Turkish court rejects appeal against Wikipedia ban
byWilfrey Morena-
0
Turkish anti-riot police stand guard on December 9, 2016 outside a courthouse in Istanbul. (Photo by AFP)
A Turkish court has rejected
an appeal by the Wikimedia Foundation against a ruling delivered last
week to block all access inside Turkey to the Wikipedia online
encyclopedia.
According to the state-run Anadolu news
agency, the first magistrates court in Ankara on Friday dismissed the
appeal filed by the foundation, which runs Wikipedia, among other sites.
On
May 1, a court in Ankara backed the April 29 ban imposed by Turkey’s
Information and Communication Technologies Authority (BTK).
The
block was reportedly imposed following Wikipedia's failure to respond to
repeated requests by Turkey to remove content accusing Ankara of
cooperation with several terrorist groups.
The head of Turkey's
communications agency, Omer Fatih Sayan, said on Wednesday that the ban
would continue to be enforced until the online encyclopedia
followed court rulings ordering it to remove the anti-government content
that Ankara deemed to be false.
Istanbul's municipality officials
also canceled on May 2 an invitation sent to Wikipedia's founder, Jimmy
Wales, to attend the World Cities Expo, a major international
conference to be held in the city on May 15-18.

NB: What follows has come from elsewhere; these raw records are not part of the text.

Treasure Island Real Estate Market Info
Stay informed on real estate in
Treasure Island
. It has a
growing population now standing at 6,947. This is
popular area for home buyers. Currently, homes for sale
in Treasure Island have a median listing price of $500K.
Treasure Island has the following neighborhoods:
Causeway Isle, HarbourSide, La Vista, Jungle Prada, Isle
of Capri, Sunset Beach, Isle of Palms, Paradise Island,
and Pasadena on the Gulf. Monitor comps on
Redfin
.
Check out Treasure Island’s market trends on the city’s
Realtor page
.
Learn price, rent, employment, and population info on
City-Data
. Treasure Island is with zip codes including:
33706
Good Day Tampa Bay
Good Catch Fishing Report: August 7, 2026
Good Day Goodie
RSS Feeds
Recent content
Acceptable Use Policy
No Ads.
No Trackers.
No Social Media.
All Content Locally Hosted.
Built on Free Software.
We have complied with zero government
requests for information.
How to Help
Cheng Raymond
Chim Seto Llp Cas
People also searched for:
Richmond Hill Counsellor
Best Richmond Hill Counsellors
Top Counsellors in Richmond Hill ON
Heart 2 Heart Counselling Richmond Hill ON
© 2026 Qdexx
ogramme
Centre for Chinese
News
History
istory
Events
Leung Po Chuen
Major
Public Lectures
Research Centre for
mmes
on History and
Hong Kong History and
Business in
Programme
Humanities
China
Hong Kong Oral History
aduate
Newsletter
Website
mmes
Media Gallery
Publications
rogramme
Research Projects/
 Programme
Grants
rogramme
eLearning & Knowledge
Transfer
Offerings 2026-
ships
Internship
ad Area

Jimmy Wales, the founder of Wikipedia, poses for a portrait in Mexico City, July 16, 2015. (Photo by AP)Wales
had reacted to the ban on April 29, saying, "Access to information is a
fundamental human right. Turkish people, I will always stand with you
to fight for this right."
The block angered freedom of information
activists who accuse Ankara of slapping bans on websites and social
media with alarming regularity.
Over the past years, Turkey has
become notorious for provisionally blocking access to popular sites,
including Facebook and Twitter, in the wake of major events such as mass
protests or militant attacks.
Ankara has also been engaged in
suppressing the media and opposition groups, who were believed to have
played a role in a coup attempt on July 15, 2016, when a faction of the
Turkish military declared that the government of President Recep Tayyip
Erdogan was no more in charge of the country.
Over 40,000 people
have been arrested and 120,000 others sacked or suspended from a wide
range of professions, including soldiers, police, teachers, and public
servants, in the wake of the coup attempt.